Work to complete:
a) According to the text on testing with wet wood, how do you get wood with a high moisture content?
b) Continue the text on testing with wet wood from the point where it stops.

Source text:
============

I believe we should be doing tests with wet wood, and here is a method to make this easier and more repeatable.  The method makes use of two basic ideas. 
 
  
 
First, don’t try to test at a specific moisture level, rather, test at a series of somewhat random moisture levels, then graph the results you want.  For example, suppose you wanted to determine the effect of moisture level on time to boil, covering the range from 10 to 30% moisture, and you have the resources to do 15 tests.  Don’t try to do 5 tests at 10%, 5 tests at 20% and 5 tests at 30%.  Rather, do 15 tests at random levels of moisture covering the range from 10-30, then graph the results.  There will be scatter in the data no matter how you do it, but this method should be much easier. 
 
  
 
The second basic idea is that I think the moisture content of wood is strongly correlated with density, for a specific type of wood.  Thus, do tests with cut lumber whose volume is easily measured, measure the weight, then calculate the moisture content from a correlation that is valid for that type of wood.  Dunk the wood in water to get high moisture content.  The attached graphs show such a correlation for the lumber I used.
 
  
 
This would be rather than doing drying tests, which are accurate but tedious, and this would be rather than using electrical methods, which are sometimes not accurate.  With this method you would do drying tests once for each type of wood, then use that moisture vs. density correlation for all other tests with that type of wood.

============

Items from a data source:
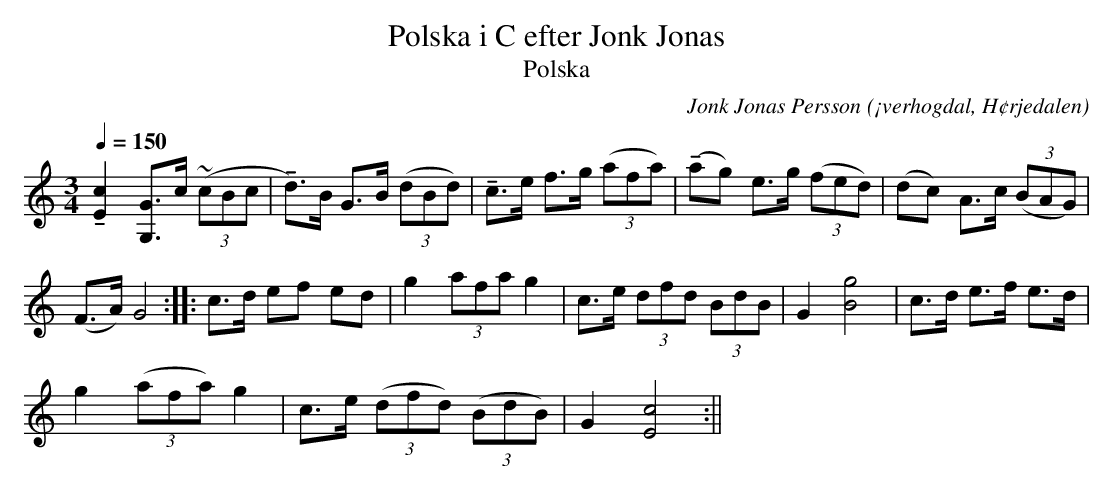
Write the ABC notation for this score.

X:1
T:Polska i C efter Jonk Jonas
O:¡verhogdal, H¢rjedalen
Q:1/4=150
T:Polska
M:3/4
C:Jonk Jonas Persson
K:C
!tenuto![c2E2] [GG,]>c ((3~cBc | !tenuto!d)>B G>B ((3dBd) | !tenuto!c>e f>g ((3afa) | (!tenuto!ag) e>g ((3fed) | (dc) A>c ((3BAG) |
(F>A) G4 :||: c>d ef ed | g2 (3afa g2 | c>e (3dfd (3BdB | G2 [g4B4] | c>d e>f e>d |
g2 ((3afa) g2 | c>e ((3dfd) ((3BdB) | G2 [c4E4] :||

============

Outputs:
a) Dunk the wood in water.

b)
Details of the process:  at the beginning of a testing program you would take some samples of wood.  If you only have a gram scale each sample should be over 100 grams, if you have a more accurate scale it can be smaller.  Each piece of wood should be such that its volume can be measured accurately, with straight sides.  A good caliper is needed, and the wood must be rectangular. 
 
  
 
Weigh the wood, and calculate the density.  Then dry it thoroughly, 8-24 hours in an oven of about 105 C, measure the volume again, and weigh it again.  Again calculate the density, now at a known moisture content of 0.  You can also back calculate the initial moisture content.  
 
  
 
Then throw it in water for a while.  After a while take it out of the water, let it drip and sit for about 24 hours to let the water soak in uniformly, then measure the volume and weight again.  Calculate the density and moisture content in the wet state.
 
  
 
Then graph all the moisture contents vs. densities to get a graph something like the attached graph.  If you haven’t covered the range of moisture content you want yet, throw the wood in the water some more. 
 
  
 
Since this wood will be rectangular, and most natural wood is round(ish) one could make a little fixture to hold the wood at an angle in the stove, corner down, so that the air flowed over the wood in a more natural way.  For stoves like the Jet Flame, with which I’ve been working a lot recently, the correct wood angle could be very important.